Finding the way: on skis
Wednesday, January 24, 2007
By Brooke Williams
For Christmas this year, my wife Terry gave me a set of cross country
skis, boots and poles. These aren’t fat skis for the deep and steep of
Teton Pass. Nor are they super skinny skating skis for racing around
the Aspens golf course. These are the more traditional waxless, type of
skis for skiing through the forest on a path – a way to travel in
nature.
This is my first new pair of skis in over a decade. I was once addicted
to skiing – powder skiing in particular. When I found skis that I
loved, I would secretly buy duplicate, in some cases triplicate, pairs
and hide them in the garage or basement. In fact, in storage, I have
what I thought were the best powder skis ever made – Dynastar Verticals
– mounted with some fancy alpine touring bindings a friend brought me
from France. I lived to ski. The Wasatch Mountains above Salt Lake City
were my playground, my stage.
During the ‘80s and ‘90s I wrote extensively about skiing, trying to
make sense of why I could not live without it. I wondered and marveled
about why big mountains, full seasons of watching weather, and having a
sustained, intimate relationship with gravity made for such magic in my
life. Tai Chi master and Deep Ecologist Dolores LaChappelle, an amazing
woman living in Colorado who claims to have learned everything she
knows from skiing powder, was my mentor. I realize that my first
environmental activism was aimed at limiting ski resort development and
commercial helicopter skiing – anything that threatened to spread into
my sacred powder stashes.
On discovering my gift on Christmas, I was worried about being
frustrated that skiing, once my source of adventure and meaning and
indeed, a major part of my identity, would be reduced to basic winter
transportation. Now, having been skiing nearly everyday this past
month, I find that my only frustration is that I can’t get out even
more often. (I chuckled last week, seeing that a Dynastar Vertical had
been added to the fence made of obsolete skis at the corner of Deloney
and Millward.)
I’m discovering how places I’ve taken for granted are made new by
winter. The Moose-Wilson Road. The Bradley-Taggart Lake trails. The
Park road south of Jenny Lake. A ranch turned wild by wind and snow.

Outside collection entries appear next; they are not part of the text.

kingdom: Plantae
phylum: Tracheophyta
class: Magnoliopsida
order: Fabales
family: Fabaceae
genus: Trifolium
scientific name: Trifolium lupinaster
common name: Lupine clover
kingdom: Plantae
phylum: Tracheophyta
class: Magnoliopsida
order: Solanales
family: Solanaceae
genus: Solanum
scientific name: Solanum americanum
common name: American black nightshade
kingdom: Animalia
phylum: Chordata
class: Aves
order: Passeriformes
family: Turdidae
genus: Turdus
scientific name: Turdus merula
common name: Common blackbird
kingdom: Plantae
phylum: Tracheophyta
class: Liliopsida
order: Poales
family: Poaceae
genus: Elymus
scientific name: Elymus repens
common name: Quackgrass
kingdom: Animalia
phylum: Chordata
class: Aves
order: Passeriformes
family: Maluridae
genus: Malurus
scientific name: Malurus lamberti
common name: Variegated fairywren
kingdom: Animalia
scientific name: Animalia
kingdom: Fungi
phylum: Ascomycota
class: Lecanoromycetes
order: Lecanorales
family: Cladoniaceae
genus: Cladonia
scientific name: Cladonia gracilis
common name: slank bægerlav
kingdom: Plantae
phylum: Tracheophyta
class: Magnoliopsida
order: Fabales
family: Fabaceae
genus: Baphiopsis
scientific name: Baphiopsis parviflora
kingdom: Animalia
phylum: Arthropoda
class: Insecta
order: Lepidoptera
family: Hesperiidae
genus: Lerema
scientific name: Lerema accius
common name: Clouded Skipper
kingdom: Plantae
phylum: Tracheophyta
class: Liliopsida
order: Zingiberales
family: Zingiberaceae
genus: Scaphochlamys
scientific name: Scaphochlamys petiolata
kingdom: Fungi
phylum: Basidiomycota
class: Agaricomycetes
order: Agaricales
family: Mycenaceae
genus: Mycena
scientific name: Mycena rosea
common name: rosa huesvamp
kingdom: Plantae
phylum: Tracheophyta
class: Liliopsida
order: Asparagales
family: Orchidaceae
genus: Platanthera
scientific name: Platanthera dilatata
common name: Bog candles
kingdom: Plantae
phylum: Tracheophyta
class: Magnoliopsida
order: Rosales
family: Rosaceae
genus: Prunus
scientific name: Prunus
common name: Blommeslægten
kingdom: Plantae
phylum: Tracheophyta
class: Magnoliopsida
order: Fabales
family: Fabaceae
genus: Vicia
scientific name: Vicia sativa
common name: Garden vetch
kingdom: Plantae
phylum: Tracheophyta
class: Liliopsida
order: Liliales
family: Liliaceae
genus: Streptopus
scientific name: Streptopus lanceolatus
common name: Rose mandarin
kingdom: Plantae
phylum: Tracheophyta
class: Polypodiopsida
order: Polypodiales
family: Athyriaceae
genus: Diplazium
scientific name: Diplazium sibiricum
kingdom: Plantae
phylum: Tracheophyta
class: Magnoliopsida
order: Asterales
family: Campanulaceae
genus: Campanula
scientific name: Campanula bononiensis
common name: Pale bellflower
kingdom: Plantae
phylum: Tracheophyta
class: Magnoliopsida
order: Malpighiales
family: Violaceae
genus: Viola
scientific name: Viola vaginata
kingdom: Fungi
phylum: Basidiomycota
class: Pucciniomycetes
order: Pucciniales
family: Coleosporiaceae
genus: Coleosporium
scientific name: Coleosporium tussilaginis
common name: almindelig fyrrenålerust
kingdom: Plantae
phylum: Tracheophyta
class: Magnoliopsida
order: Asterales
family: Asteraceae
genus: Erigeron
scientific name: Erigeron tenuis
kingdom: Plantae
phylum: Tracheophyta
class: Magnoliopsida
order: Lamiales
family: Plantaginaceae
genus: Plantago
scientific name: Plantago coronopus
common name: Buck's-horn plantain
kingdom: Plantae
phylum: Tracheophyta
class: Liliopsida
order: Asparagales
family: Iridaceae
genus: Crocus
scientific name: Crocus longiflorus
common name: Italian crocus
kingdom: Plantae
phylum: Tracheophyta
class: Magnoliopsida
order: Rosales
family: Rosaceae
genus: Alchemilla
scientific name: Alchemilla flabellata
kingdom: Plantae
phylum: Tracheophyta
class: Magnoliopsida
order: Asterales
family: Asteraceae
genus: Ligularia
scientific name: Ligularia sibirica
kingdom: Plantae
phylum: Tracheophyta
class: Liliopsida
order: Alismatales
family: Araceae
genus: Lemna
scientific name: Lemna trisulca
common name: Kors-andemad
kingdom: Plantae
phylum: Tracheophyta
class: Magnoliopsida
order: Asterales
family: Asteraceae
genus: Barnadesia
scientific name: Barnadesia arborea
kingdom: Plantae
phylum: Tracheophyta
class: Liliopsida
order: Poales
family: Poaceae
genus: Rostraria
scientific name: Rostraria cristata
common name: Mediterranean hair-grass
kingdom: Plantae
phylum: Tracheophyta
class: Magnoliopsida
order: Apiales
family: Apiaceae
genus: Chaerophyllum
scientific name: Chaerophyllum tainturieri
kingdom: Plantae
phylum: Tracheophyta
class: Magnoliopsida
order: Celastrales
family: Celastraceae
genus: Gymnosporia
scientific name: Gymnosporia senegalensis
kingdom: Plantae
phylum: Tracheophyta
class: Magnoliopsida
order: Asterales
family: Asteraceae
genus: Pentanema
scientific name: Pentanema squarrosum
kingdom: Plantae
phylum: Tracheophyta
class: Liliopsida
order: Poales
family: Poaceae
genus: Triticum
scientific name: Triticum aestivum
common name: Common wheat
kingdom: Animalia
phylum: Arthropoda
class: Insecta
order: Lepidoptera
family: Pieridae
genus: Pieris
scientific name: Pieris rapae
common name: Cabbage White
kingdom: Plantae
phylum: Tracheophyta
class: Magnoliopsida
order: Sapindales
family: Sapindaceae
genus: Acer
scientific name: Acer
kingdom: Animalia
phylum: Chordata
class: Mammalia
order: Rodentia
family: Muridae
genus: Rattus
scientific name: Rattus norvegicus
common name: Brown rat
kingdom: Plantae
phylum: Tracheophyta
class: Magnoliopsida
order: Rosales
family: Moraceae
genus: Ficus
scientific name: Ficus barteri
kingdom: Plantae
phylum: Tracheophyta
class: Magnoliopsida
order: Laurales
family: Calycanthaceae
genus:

But most days, I ski on the circuit trail around The Murie Center. With
the lack of new snow, this trail is now quite fast and the rhythm one
can develop moving through the forest becomes its own mysterious force,
an energy supplement like horizontal gravity. Daily, the new Murie
Center interns and I “survey the kingdom,” paying particular attention
to changes occurring in this place and any new questions.
We found what was once a mallard duck — two sharp wings connected to
each other by a bloody bone structure that once held the life of this
bird. Day one: the marks of wing tips in the snow suggest the mallard
might have been killed elsewhere and transported to this site and eaten
by a large bird, perhaps a bald eagle or raven. Day two: the carcass
has been taken away by a coyote, based on the serpentine tracks in and
out of the adjacent forest.
The ghost moose makes the new post holes we find each day on our trail. We never see the moose. We only feel it.
Regularly, we see marten tracks, made by the latest of a dozen generations known to live in this forest.
Plantlike crystals rise vertically from the ice cover spreading horizontally across the small stream.
We wonder about the strange relationship between light and heat at minus fifteen degrees.
And then we wonder why this seems so natural: a small group skiing
through a wild forest on a cold day. Perhaps we are reminded of another
time when the lives of our ancestors depended on movement, attention
and an intimate, intricate territory called “home.”